Bad enough when the rasp in your voice makes your boss think he’s talking to a man.
Worse still when you’re the idiot racing out of church during the quiet of Communion prayers because you can’t stop coughing (why do we sit up front?!) and everyone else pretends they’re not looking at your beet-red face as you make tracks for the narthex.
But the ultimate commentary might come from the nurse-practioner who declares, upon seeing you after an hourlong wait: “You look exhausted.”
I knew in the wee hours of this morning that there was no way I could have gotten through my set. That I was only lying to myself by continuing to forge ahead like nothing was wrong. This malady was no mere cold. Three am and I was hacking my way through the last hours of darkness.
It killed me to admit defeat, but I knew there was no margin for error: I needed to be sharp and moving seamlessly through a boatload of tasks. Instead, I was operating as though under water, brain synapses firing in slow-motion.
So it was off to the walk-in after work.
Badly in need of dinner, I nevertheless entertained myself deleting old email and playing Klondike on my iPod while watching and listening to the parade of people picking up prescriptions, Valentines, magazines, baby gear and other sundries.
I marveled at the CVS organizer people and wondered why they would choose to group Laxatives, Eye Care products and Foot products in a single aisle. How do those things all go together?
I listened to the middle school girl bring Valentine after Valentine to her mother for approval.

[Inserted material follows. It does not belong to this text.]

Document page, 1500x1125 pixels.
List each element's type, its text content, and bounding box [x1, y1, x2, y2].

More often than not, she was told her choices were “not appropriate.”
A tyke had a meltdown because his Papi wouldn’t buy him modeling clay or let him try out the orthopedic foot scanner thingamajig.

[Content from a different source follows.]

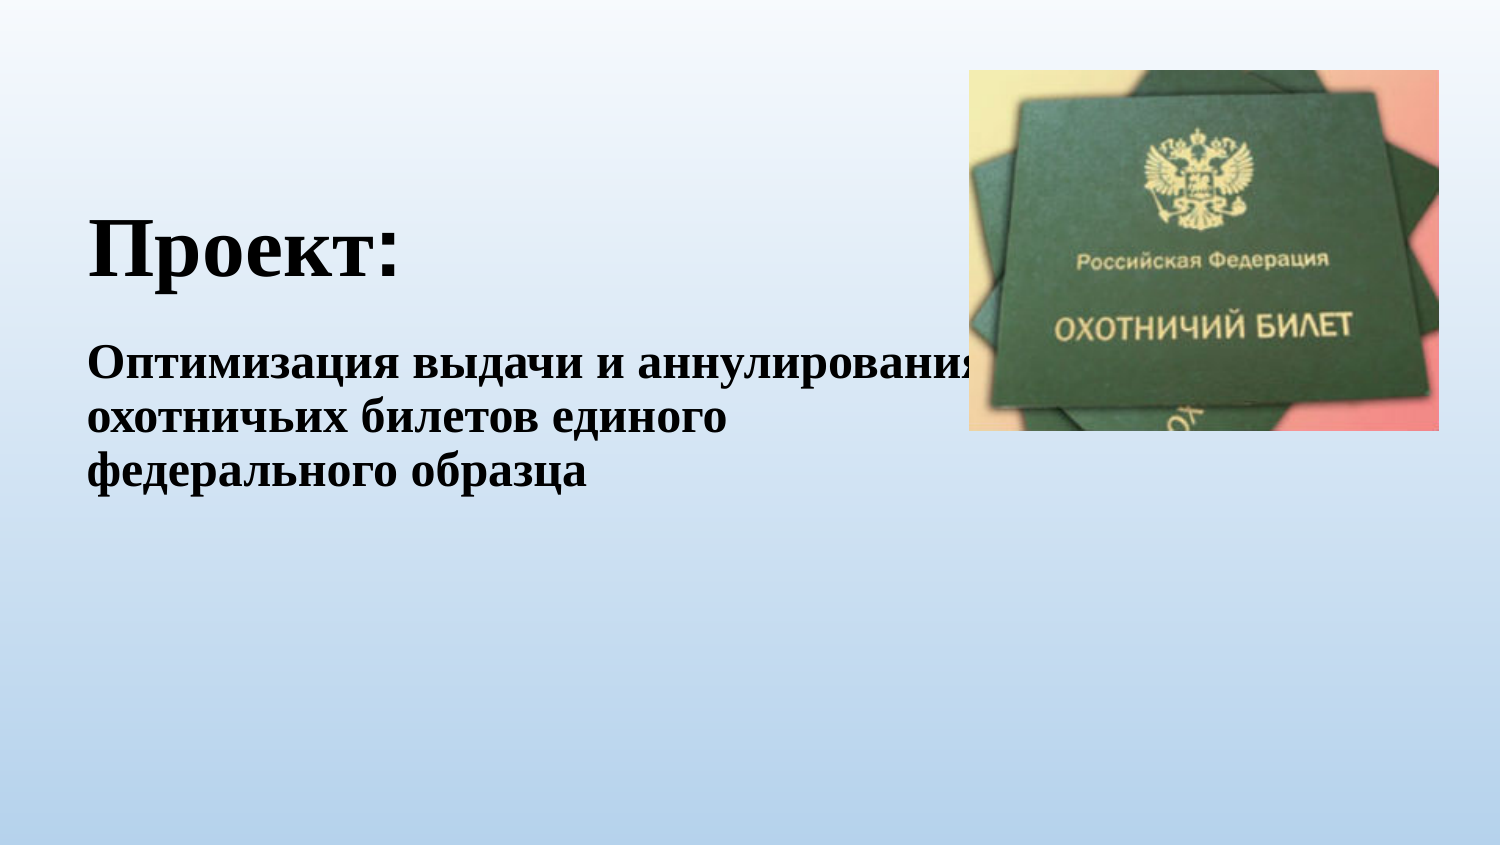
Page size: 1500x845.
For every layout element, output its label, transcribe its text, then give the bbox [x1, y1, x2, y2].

list Проект: [88, 203, 969, 298]
title Оптимизация выдачи и аннулирования охотничьих билетов единого федерального образца [86, 334, 991, 585]
picture [969, 70, 1439, 431]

A lot of women in workout clothes and men in construction gear stopped by to pick up their medications. Kids wheedled a turn at the blood pressure machine.
And time ticked by.
Finally my name was called. The verdict: Sinus infection and bronchitis.
A few minutes later, I was finally on my way home, where more tasks awaited.
There’s still no rest for the weary, but at least there are antibiotics.